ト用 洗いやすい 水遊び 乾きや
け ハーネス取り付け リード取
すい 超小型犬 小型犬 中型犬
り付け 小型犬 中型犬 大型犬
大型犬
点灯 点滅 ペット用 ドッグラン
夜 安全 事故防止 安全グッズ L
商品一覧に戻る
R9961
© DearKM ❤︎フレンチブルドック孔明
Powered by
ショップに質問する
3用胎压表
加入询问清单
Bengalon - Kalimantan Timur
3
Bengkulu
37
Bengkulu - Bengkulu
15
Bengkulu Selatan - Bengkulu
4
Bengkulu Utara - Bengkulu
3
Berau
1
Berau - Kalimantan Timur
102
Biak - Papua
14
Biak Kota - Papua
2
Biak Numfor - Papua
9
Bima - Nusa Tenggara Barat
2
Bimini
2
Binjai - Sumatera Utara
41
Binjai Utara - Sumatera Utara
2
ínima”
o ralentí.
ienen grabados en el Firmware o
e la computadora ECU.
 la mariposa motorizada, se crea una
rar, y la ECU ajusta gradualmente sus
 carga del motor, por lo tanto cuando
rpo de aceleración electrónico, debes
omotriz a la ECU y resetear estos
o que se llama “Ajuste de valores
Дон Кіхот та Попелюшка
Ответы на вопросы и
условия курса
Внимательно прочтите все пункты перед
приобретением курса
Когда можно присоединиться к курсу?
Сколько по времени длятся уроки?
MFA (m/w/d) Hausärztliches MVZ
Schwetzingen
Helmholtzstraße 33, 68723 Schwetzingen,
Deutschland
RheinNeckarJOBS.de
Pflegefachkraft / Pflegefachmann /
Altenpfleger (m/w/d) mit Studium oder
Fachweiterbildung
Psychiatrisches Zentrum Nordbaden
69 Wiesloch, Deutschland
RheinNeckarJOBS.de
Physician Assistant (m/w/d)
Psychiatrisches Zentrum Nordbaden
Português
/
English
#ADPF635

━━━━━━━━━━

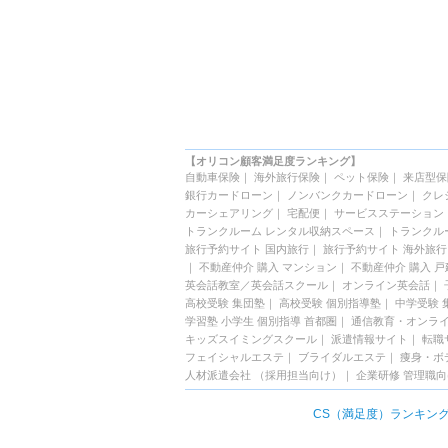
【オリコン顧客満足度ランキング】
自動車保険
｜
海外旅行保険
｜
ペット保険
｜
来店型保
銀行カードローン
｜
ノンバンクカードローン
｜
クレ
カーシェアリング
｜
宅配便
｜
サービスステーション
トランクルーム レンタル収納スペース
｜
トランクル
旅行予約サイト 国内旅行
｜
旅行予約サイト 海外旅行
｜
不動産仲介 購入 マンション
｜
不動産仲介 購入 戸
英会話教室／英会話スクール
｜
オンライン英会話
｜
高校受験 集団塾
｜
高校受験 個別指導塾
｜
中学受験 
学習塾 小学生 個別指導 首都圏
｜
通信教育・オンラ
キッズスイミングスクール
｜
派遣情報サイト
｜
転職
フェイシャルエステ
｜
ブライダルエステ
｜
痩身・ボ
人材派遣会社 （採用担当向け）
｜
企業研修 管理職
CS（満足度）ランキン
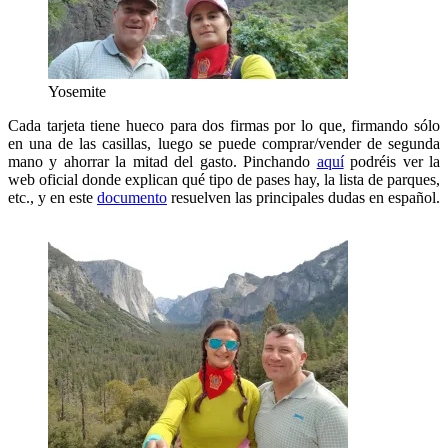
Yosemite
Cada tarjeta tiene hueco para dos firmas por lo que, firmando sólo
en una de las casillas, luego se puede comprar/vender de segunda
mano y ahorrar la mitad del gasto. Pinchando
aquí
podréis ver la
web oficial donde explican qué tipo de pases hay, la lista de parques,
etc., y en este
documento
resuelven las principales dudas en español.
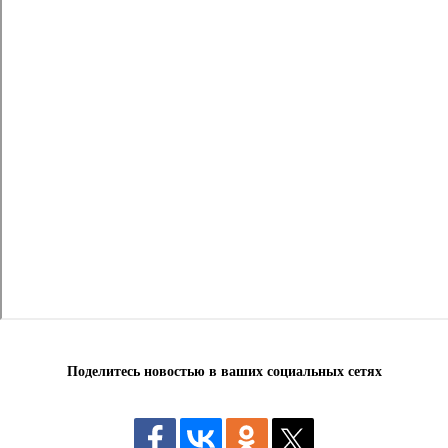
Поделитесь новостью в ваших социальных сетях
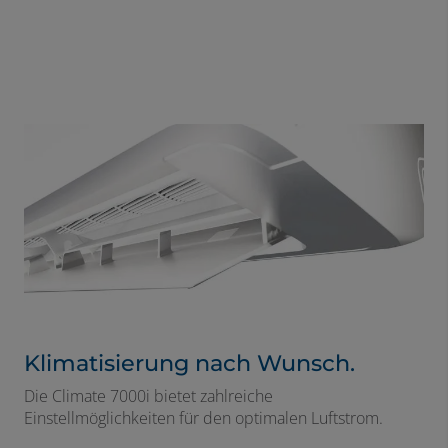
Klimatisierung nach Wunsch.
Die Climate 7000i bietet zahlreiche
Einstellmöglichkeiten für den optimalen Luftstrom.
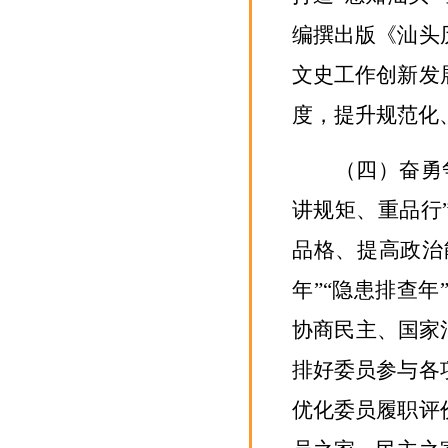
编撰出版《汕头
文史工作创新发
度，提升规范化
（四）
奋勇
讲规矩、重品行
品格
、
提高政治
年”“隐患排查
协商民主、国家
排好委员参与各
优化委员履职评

━━━━━━━━━━

To-do item ::
Each line above that carries the string "курса" has to be returned.

Output ::
условия курса
приобретением курса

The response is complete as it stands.